INSTRUCTION ->
Reproduce every line of the records below word for word.

Stored entries:
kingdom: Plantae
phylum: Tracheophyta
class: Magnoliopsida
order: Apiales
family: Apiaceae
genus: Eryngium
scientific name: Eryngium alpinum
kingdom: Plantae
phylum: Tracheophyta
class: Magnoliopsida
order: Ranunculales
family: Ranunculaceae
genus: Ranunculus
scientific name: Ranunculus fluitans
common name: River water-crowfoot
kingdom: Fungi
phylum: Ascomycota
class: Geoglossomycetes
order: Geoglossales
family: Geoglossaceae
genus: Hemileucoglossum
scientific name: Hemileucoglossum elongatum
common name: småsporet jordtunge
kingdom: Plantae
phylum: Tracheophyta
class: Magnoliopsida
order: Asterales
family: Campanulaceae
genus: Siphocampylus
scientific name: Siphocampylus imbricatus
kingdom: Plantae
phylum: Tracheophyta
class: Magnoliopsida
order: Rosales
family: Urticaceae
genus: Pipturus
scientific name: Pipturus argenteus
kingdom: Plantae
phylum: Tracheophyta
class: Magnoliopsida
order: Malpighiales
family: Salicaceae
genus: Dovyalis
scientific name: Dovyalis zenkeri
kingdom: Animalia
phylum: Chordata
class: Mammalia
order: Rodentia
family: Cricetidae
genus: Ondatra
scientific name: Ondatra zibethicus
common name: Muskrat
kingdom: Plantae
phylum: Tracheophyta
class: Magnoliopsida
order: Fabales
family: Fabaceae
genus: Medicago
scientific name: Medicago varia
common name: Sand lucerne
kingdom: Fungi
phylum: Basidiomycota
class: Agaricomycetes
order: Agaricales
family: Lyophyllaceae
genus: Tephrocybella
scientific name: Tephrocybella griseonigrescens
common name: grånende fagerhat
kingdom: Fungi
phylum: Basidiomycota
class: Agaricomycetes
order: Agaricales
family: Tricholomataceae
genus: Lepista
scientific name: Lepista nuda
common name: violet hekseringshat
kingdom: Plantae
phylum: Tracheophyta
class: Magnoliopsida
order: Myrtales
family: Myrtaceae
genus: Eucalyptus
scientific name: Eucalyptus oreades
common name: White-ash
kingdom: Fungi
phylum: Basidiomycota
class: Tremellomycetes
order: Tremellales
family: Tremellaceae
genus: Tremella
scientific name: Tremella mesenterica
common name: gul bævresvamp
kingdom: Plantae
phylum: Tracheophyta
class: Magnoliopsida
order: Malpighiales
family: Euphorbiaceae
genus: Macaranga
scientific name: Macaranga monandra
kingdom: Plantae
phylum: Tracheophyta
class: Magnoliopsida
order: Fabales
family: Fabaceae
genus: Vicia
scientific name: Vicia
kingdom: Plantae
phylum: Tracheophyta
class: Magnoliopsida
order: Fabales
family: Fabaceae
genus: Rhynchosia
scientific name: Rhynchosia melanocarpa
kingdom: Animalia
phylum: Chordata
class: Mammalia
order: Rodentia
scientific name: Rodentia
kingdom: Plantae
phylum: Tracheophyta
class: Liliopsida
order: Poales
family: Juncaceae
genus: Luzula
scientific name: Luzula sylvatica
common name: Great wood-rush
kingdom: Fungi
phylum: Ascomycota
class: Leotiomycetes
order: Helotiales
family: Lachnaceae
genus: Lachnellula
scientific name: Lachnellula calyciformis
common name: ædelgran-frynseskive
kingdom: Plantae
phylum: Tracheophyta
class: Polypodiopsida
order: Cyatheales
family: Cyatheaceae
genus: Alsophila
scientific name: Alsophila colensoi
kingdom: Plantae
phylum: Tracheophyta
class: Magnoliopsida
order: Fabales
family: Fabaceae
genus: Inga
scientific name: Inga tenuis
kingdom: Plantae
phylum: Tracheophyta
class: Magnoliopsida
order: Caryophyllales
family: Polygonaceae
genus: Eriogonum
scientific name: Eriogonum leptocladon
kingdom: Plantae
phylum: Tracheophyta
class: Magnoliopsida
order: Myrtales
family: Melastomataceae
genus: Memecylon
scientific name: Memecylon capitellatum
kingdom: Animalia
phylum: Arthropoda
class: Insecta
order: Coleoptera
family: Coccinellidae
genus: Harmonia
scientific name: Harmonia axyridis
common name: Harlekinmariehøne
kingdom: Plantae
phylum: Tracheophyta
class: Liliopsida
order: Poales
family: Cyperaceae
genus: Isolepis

TASK RESULT ->
kingdom: Plantae
phylum: Tracheophyta
class: Magnoliopsida
order: Apiales
family: Apiaceae
genus: Eryngium
scientific name: Eryngium alpinum
kingdom: Plantae
phylum: Tracheophyta
class: Magnoliopsida
order: Ranunculales
family: Ranunculaceae
genus: Ranunculus
scientific name: Ranunculus fluitans
common name: River water-crowfoot
kingdom: Fungi
phylum: Ascomycota
class: Geoglossomycetes
order: Geoglossales
family: Geoglossaceae
genus: Hemileucoglossum
scientific name: Hemileucoglossum elongatum
common name: småsporet jordtunge
kingdom: Plantae
phylum: Tracheophyta
class: Magnoliopsida
order: Asterales
family: Campanulaceae
genus: Siphocampylus
scientific name: Siphocampylus imbricatus
kingdom: Plantae
phylum: Tracheophyta
class: Magnoliopsida
order: Rosales
family: Urticaceae
genus: Pipturus
scientific name: Pipturus argenteus
kingdom: Plantae
phylum: Tracheophyta
class: Magnoliopsida
order: Malpighiales
family: Salicaceae
genus: Dovyalis
scientific name: Dovyalis zenkeri
kingdom: Animalia
phylum: Chordata
class: Mammalia
order: Rodentia
family: Cricetidae
genus: Ondatra
scientific name: Ondatra zibethicus
common name: Muskrat
kingdom: Plantae
phylum: Tracheophyta
class: Magnoliopsida
order: Fabales
family: Fabaceae
genus: Medicago
scientific name: Medicago varia
common name: Sand lucerne
kingdom: Fungi
phylum: Basidiomycota
class: Agaricomycetes
order: Agaricales
family: Lyophyllaceae
genus: Tephrocybella
scientific name: Tephrocybella griseonigrescens
common name: grånende fagerhat
kingdom: Fungi
phylum: Basidiomycota
class: Agaricomycetes
order: Agaricales
family: Tricholomataceae
genus: Lepista
scientific name: Lepista nuda
common name: violet hekseringshat
kingdom: Plantae
phylum: Tracheophyta
class: Magnoliopsida
order: Myrtales
family: Myrtaceae
genus: Eucalyptus
scientific name: Eucalyptus oreades
common name: White-ash
kingdom: Fungi
phylum: Basidiomycota
class: Tremellomycetes
order: Tremellales
family: Tremellaceae
genus: Tremella
scientific name: Tremella mesenterica
common name: gul bævresvamp
kingdom: Plantae
phylum: Tracheophyta
class: Magnoliopsida
order: Malpighiales
family: Euphorbiaceae
genus: Macaranga
scientific name: Macaranga monandra
kingdom: Plantae
phylum: Tracheophyta
class: Magnoliopsida
order: Fabales
family: Fabaceae
genus: Vicia
scientific name: Vicia
kingdom: Plantae
phylum: Tracheophyta
class: Magnoliopsida
order: Fabales
family: Fabaceae
genus: Rhynchosia
scientific name: Rhynchosia melanocarpa
kingdom: Animalia
phylum: Chordata
class: Mammalia
order: Rodentia
scientific name: Rodentia
kingdom: Plantae
phylum: Tracheophyta
class: Liliopsida
order: Poales
family: Juncaceae
genus: Luzula
scientific name: Luzula sylvatica
common name: Great wood-rush
kingdom: Fungi
phylum: Ascomycota
class: Leotiomycetes
order: Helotiales
family: Lachnaceae
genus: Lachnellula
scientific name: Lachnellula calyciformis
common name: ædelgran-frynseskive
kingdom: Plantae
phylum: Tracheophyta
class: Polypodiopsida
order: Cyatheales
family: Cyatheaceae
genus: Alsophila
scientific name: Alsophila colensoi
kingdom: Plantae
phylum: Tracheophyta
class: Magnoliopsida
order: Fabales
family: Fabaceae
genus: Inga
scientific name: Inga tenuis
kingdom: Plantae
phylum: Tracheophyta
class: Magnoliopsida
order: Caryophyllales
family: Polygonaceae
genus: Eriogonum
scientific name: Eriogonum leptocladon
kingdom: Plantae
phylum: Tracheophyta
class: Magnoliopsida
order: Myrtales
family: Melastomataceae
genus: Memecylon
scientific name: Memecylon capitellatum
kingdom: Animalia
phylum: Arthropoda
class: Insecta
order: Coleoptera
family: Coccinellidae
genus: Harmonia
scientific name: Harmonia axyridis
common name: Harlekinmariehøne
kingdom: Plantae
phylum: Tracheophyta
class: Liliopsida
order: Poales
family: Cyperaceae
genus: Isolepis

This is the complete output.